Copying streams in C++

Question

The following program prints 0.

#include <ostream>
#include <string>
#include <sstream>
#include <iostream>

int main()
{
  std::string subjectString("subject");
  std::ostream tempStream(NULL);
  tempStream << subjectString;
  std::ostream& updatedStream = tempStream;
  std::stringstream ss;
  ss << updatedStream;
  std::cout << ss.str() << std::endl;
  return 0;
}

Why?

EDIT

As per Niall's sugesstion, I tried:

#include <ostream>
#include <string>
#include <sstream>
#include <iostream>

int main()
{
  std::string subjectString("subject");
  std::stringbuf buffer;
  std::ostream tempStream(&buffer);

  buffer.sputn(subjectString.c_str(), subjectString.size());

  std::stringstream ss;
  ss << tempStream;
  std::cout << ss.str() << std::endl;
  return 0;
}

Even this prints an address. Not the actual string.

Answer 1

The construction of std::ostream requires a buffer (not NULL).

In addition, basic_stream objects are not copyable;

basic_ostream( const basic_ostream& rhs ) = delete;

Reference;

http://en.cppreference.com/w/cpp/io/basic_ostream/basic_ostream

Try something more like this;

// ...
std::stringbuf buffer;
std::ostream tempStream(&buffer);
// ...

To associate a buffer with the stream.

Following on some of the discussions and edits;

In general, I would not directly manipulate the buffer, you should rather use the stream instead tempStream.write(...) . The exact details are beyond the immediate question/problem; being the initialisation of the first stream with the buffer and streaming content into that stream. If all you want to do with the code is check if the data is in the buffer, then you could use tempStream.rdbuf()->sgetn(...) .

You have already mentioned that this is part of a larger problem.

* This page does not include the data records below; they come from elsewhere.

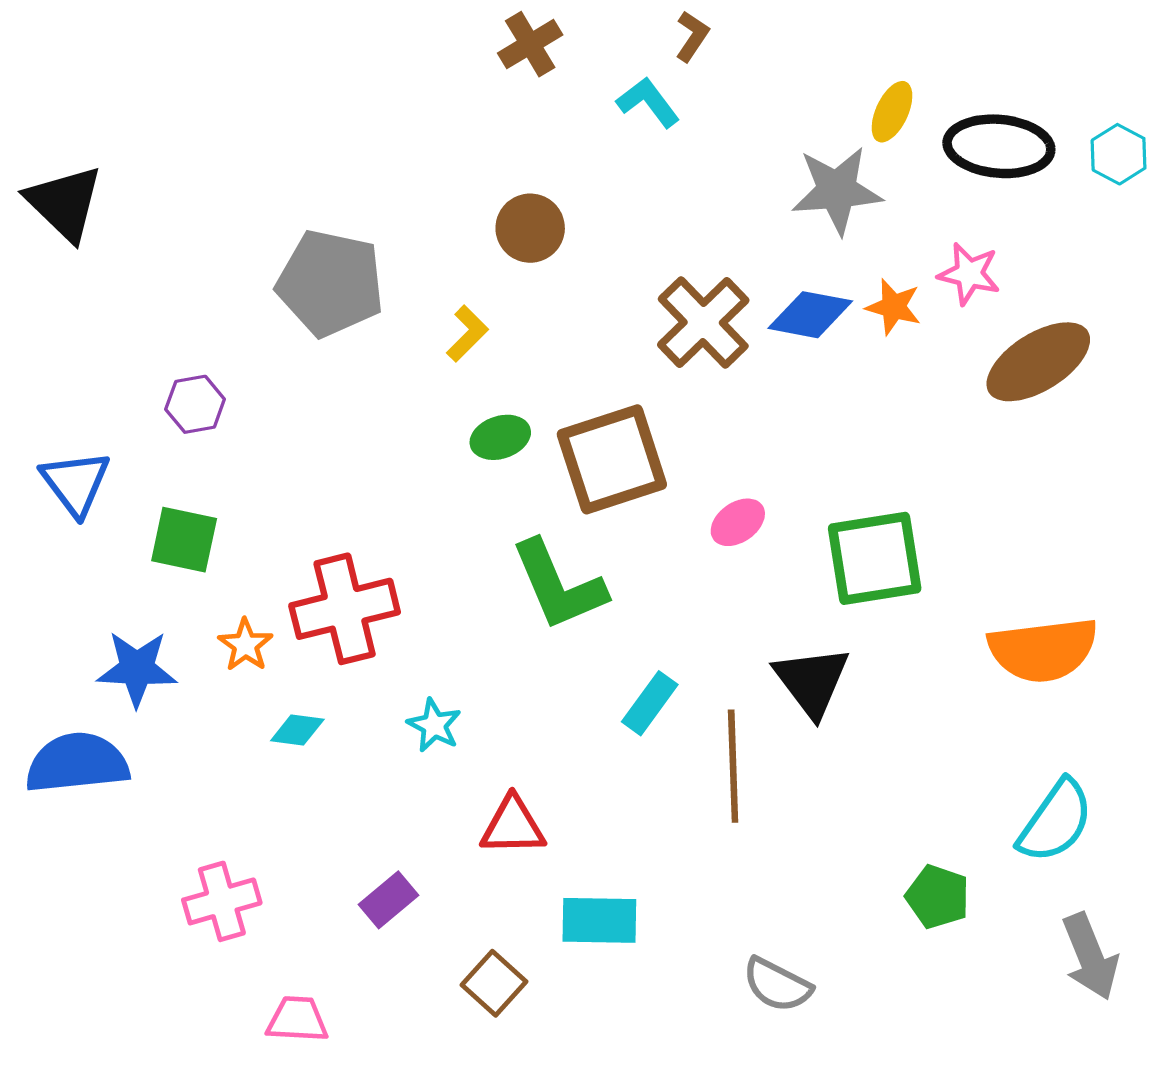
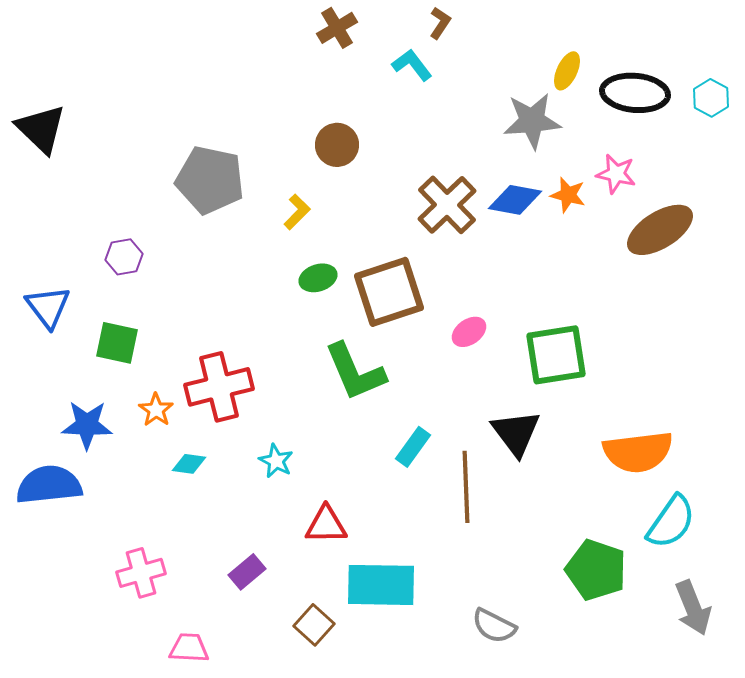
orange semicircle: (1043, 650) -> (638, 452), moved
green pentagon: (938, 897) -> (596, 570), size x1.5
cyan rectangle: (599, 920) -> (381, 585), size x1.4

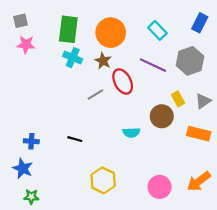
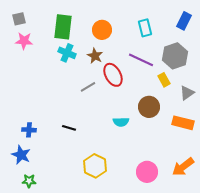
cyan rectangle: (157, 30) -> (145, 28), turned 30
orange circle: (111, 33) -> (102, 30), size x0.7
yellow rectangle: (178, 99) -> (164, 80), moved

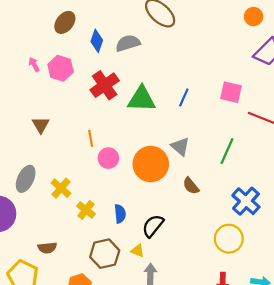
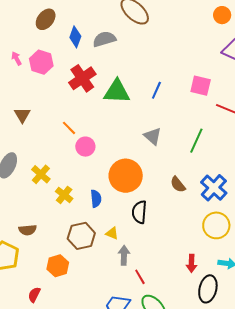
orange line: (91, 138) -> (69, 128), turned -35
orange circle: (151, 164) -> (126, 176), moved
brown semicircle: (191, 186) -> (178, 184), moved
black semicircle: (153, 226) -> (139, 212), moved, turned -35
yellow circle: (229, 239) -> (216, 225), moved

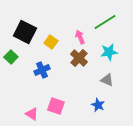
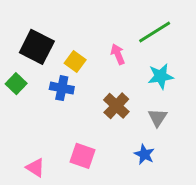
brown cross: (79, 58) -> (116, 106), moved
blue cross: (42, 70) -> (62, 88), moved, turned 35
gray triangle: (107, 80) -> (158, 118), turned 40
pink triangle: (32, 114) -> (35, 168), moved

In the context of some the comments here and the original problem ; this could be a case in which direct manipulation of the buffer is needed (in much the same way as the stream would). Your implementation would need to be well tested since this is not "the usual" way of working with streams, but it can work; .rdbuf() is the manner in which you can get to the underlying buffer. I don't have an exact snippet (maybe that's another question), but you can "clear the buffer" by resetting the position(s) of the put and get areas to be the same (see the positioning, put and get area functions of the buffer - std::ostream::seekp was mentioned as being used to deal with this). I think you standard library implementation of stringstream could also offer some useful hints.

Answer 2

Because tempStream has no stream to hold anything.

ss.str() returns NULL (0).